YOUR OBJECTIVE → Put the lines of the items below into a JSON list of strings, one string per line, skipping blank lines. Leave the pictures out of the list.

DATASET RECORDS →
....

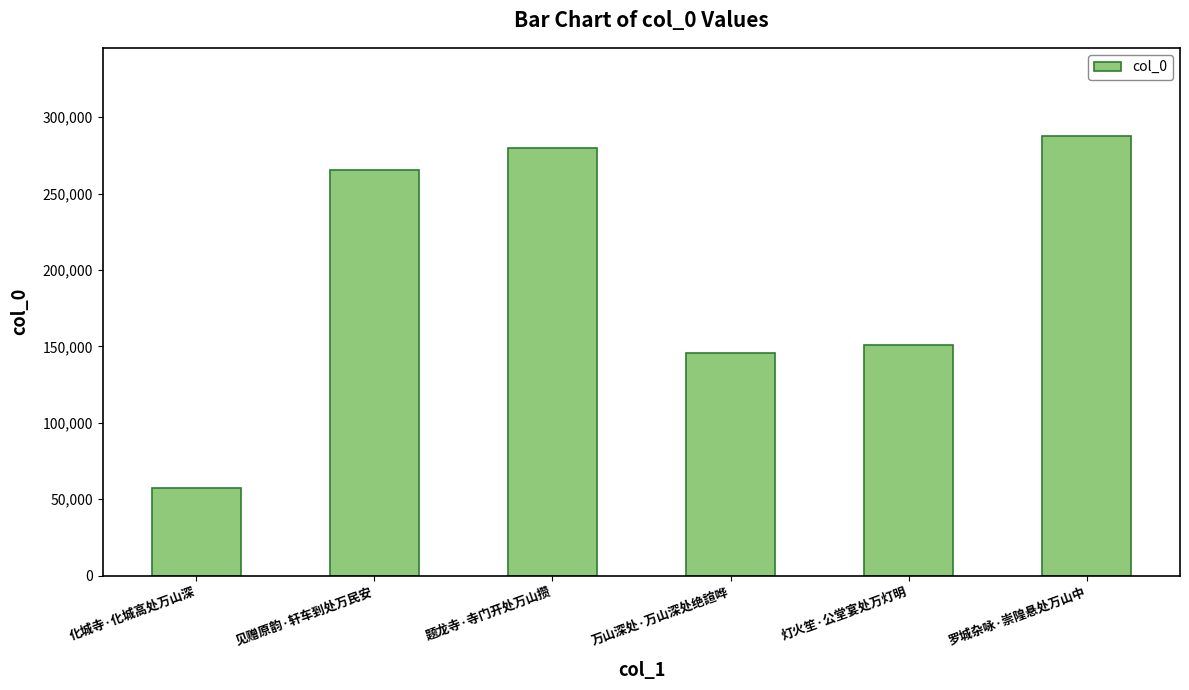

Where is the data nearest to the value 172657?

灯火笙·公堂宴处万灯明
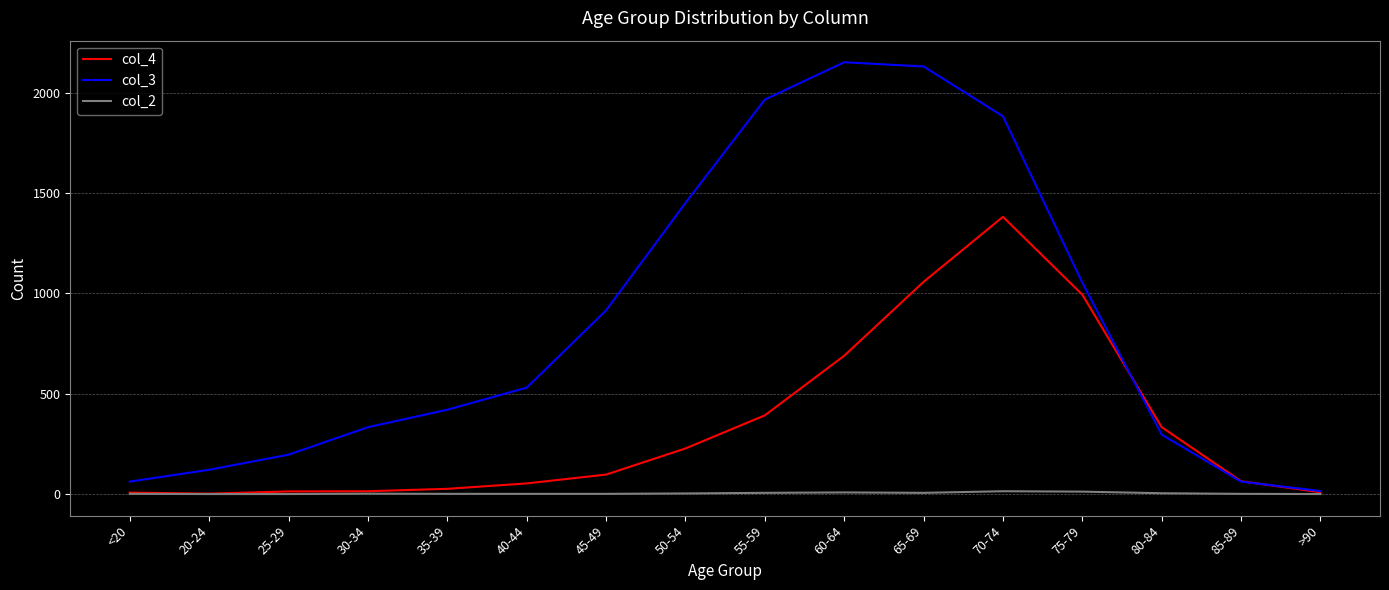

Which series has the largest total across all categories?

col_3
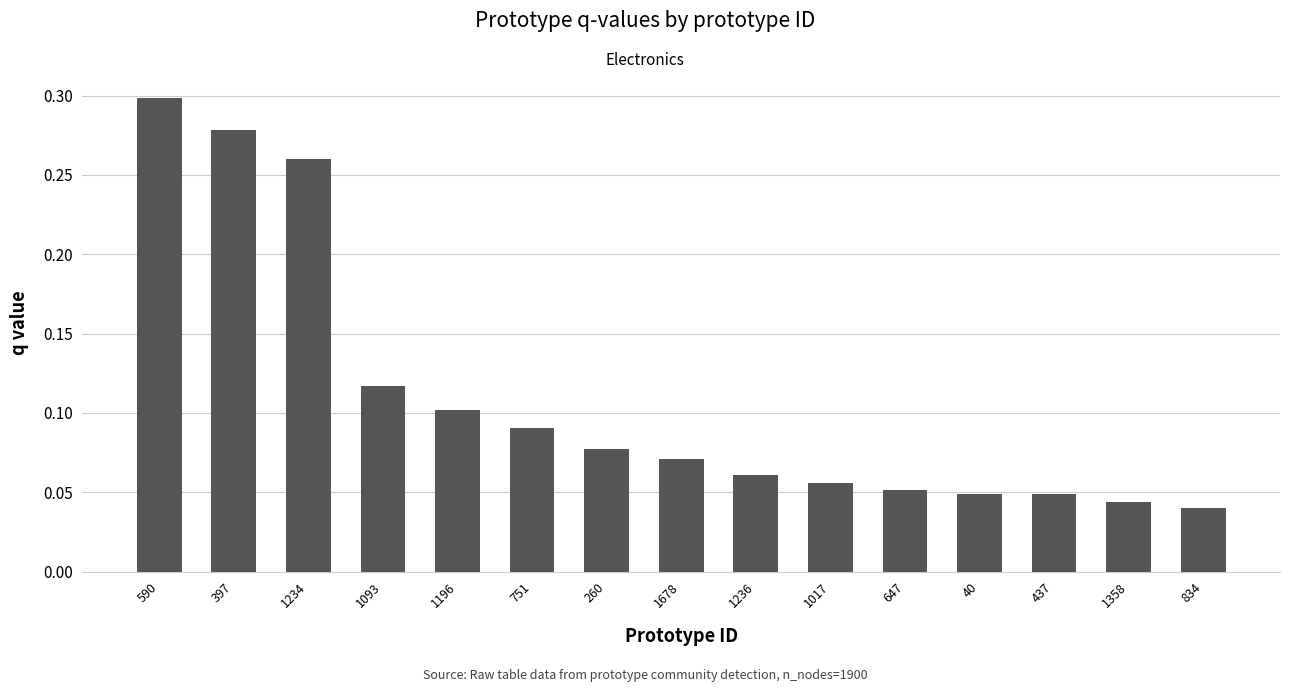

The chart shows a value of 0.1 at 1236. True or false?

True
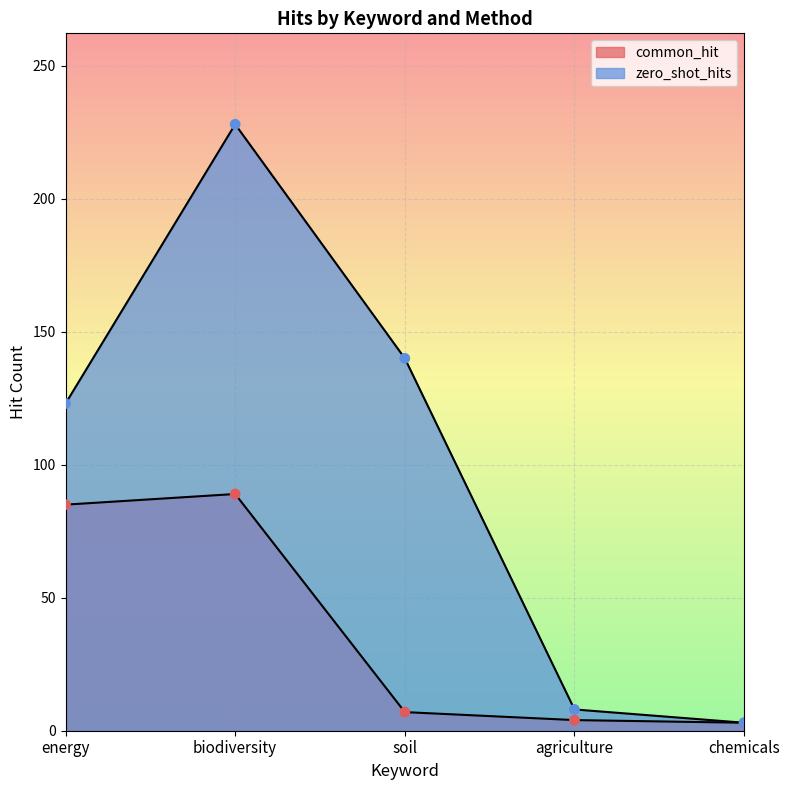

Which series has the largest total across all categories?

zero_shot_hits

....

SOLUTION BELOW →
[
  "Where is the data nearest to the value 172657?",
  "灯火笙·公堂宴处万灯明",
  "Which series has the largest total across all categories?",
  "col_3",
  "The chart shows a value of 0.1 at 1236. True or false?",
  "True",
  "Which series has the largest total across all categories?",
  "zero_shot_hits"
]